Given the combination of limited first-hand experience with process safety failures and, until recently, little or no process safety performance data, one might expect companies to pay strong attention to the experiences of those less-fortunate companies who have experienced a catastrophic process safety failure. Such failures have been studied extensively and the lessons learned widely distributed.
But process safety incidents continue to happen, sometimes even at the same facility. The following quote from Failure to Learn aptly states the nagging question: Why don't we learn the lessons identified from previous incidents?
Risk assessment is widely used in industry to evaluate commercial, compliance and other risks, including safety risks. It can be effective in many areas of design, construction and operations. However, the broad focus of the risk assessment process can mean that a risk assessor may focus too heavily on one risk area – such as commercial risk – and sometimes inadvertently overlook critical safety considerations.
In those situations where a specific safety risk is just too critical to be overlooked in the normal risk assessment process, companies should consider implementing rules that ensure the proper functioning of critical process safety controls, rather than relying on risk assessors to recognize and properly mitigate a critical safety risk.
We've certainly learned that, in most process industry settings, critical safety decisions are better handled by strict adherence to rules rather than by the people-dependent guidelines provided in risk assessments. As Hopkins notes, "reducing risk to 'acceptable' levels still denotes a level of risk."
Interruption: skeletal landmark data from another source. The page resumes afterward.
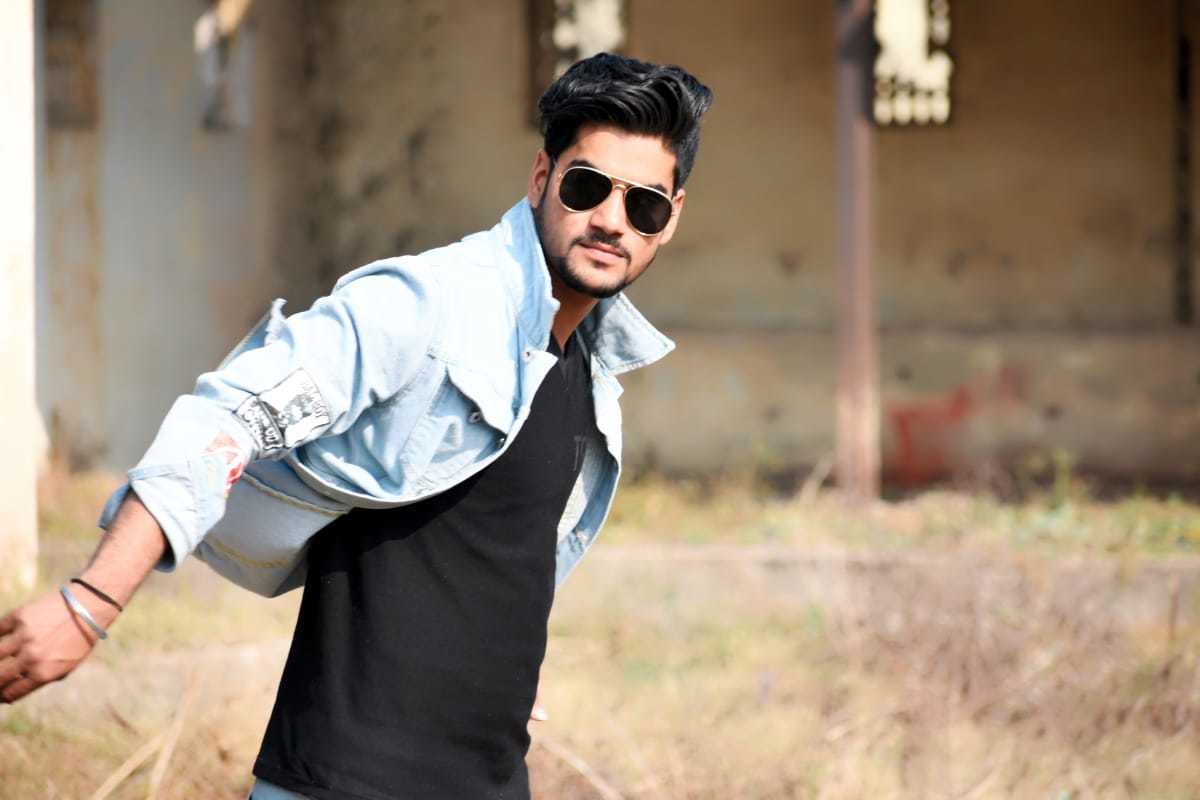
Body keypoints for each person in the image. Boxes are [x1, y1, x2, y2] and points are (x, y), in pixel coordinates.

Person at [0, 52, 712, 798]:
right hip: (345, 779)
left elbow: (501, 554)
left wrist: (502, 668)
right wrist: (90, 603)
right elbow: (229, 417)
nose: (611, 221)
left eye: (644, 205)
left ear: (670, 220)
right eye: (586, 186)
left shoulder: (586, 368)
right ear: (541, 178)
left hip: (492, 778)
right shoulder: (428, 306)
One example is the siting of temporary buildings or trailers during turnarounds. There can be a lot of pressure to locate these buildings or trailers close to the work site to allow workers easy access. If a risk assessment is performed to determine where to locate these temporary structures, it might be tempting to make assumptions that favor closer proximity to the job site for the sake of convenience. It would be better to require temporary buildings or trailers to be situated outside the explosion limits for the specific hazardous scenario (for example, a minimum of 1,000 feet from process units).
Has your company truly learned the lessons of earlier process safety incidents, and successfully applied that knowledge to the processes and procedures that govern process safety? Have you identified the precursor events that could lead to a process safety failure in your operations? Have you set up process safety rules to govern actions that are simply too important for safety to be bypassed? Are you alert to failures happening at similar operations and incorporating the lessons learned from those incidents into your own process safety program? Addressing these questions will help ensure your company successfully learns the lessons of past process safety failures.